この数値は2040年におけるGDP(国内総生産)に対して、24.0%に値するものです。
これまでに比べると、2018年2018年~2040年にかけて高齢者数の増加率は緩やかになるものの、高齢者の総数は40年間で約2倍に達すると推定されます。
高齢者の社会保障給付費を支えるためにも、生産年齢者の社会保障費の負担はさらに大きくなるでしょう。
労働者人口の減少
次に、65歳以上の人口の変化に対し、就業者数がどのように推移していくのかを見てみました。
2018年 | 2025年 | 2040年 | |
---|---|---|---|
65歳以上人口 (万人) |
3,561 | 3,677 | 3,921 |
就業者数 (万人) |
6,580 | 6,350 | 5,650 |
出典:「今後の社会保障改革について-2040年を見据えて-」|厚生労働省、「日本の将来推計人口(平成29年推計)」|国立社会保障・人口問題研究所
2018年~2040年では高齢者人口が400万人(約1.1倍)増えているにもかかわらず、就業者数は930万人(約0.86倍)減少となることが予想されています。
日本の社会を維持していくためにも、ますます増加の見込まれる高齢者数に対し、労働者人口の確保は深刻な課題だといえるでしょう。
2040年問題を回避するために政府が行っている政策
2040年問題がもたらす課題を克服すべく、日本政府はすでに以下のような施策を行っています。
消費税の増税
重要な働き手である現役世代の社会保障を充実・安定させるために、国は2019年10月に消費税率を8%から10%へと引き上げました。
これは基本的に子ども・子育て分野に充当されています。
社会保障制度の見直し
子ども・子育て分野の手当や制度の充実に加え、医療保険や年金に関わる社会保障制度も見直されました。

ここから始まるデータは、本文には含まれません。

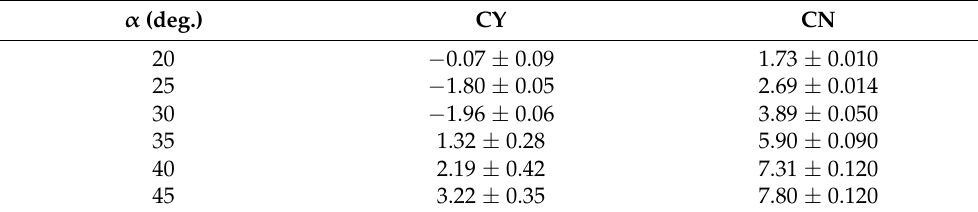
Table 2. Side and normal force coefficients versus angle of attack at Ma = 0.2, Re = 2 × 10 6 . Unstructured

介護保険1号保険料の軽減、年金生活者支援給付金制度の創設などをはじめ、社会保険制度が改善され、さらにこれらの負担軽減や給付等による社会保障を持続していけるように、国が努力をしています。
定年退職年齢の引き上げ
2040年問題の中でも最大の課題といわれているのは「現役世代・労働者人口の減少」です。
別の側面から見ると、近年は食の変化や医療の進化により「高齢者の若返り」が見られ、年齢が上がっても就業し続ける、意欲のある高齢者が増えてきているという事実もあります。
そこで、定年退職年齢の引き上げや、就労・社会参加の環境を整備するなど、高齢者の活躍の場を広げ、労働者人口を確保するための取り組みが積極的に進められています。
医療や介護サービスの生産性向上
少子高齢化のピークを迎える2040年に向けて、医療や介護・福祉の現場において必要とされるサービスが適切に確保されるためにも、ロボットやAIの実用化が検討されているのです。
また、要介護者が増えると共に介護者人口の増加も急務な課題です。
そこで、シニア層が看護助手として活躍できる環境を整える方策も検討されています。
将来どう生き残る?自分でできる対策とは?
ご紹介したように、2040年問題に対して国はすでにさまざまな施策を実行・検討しています。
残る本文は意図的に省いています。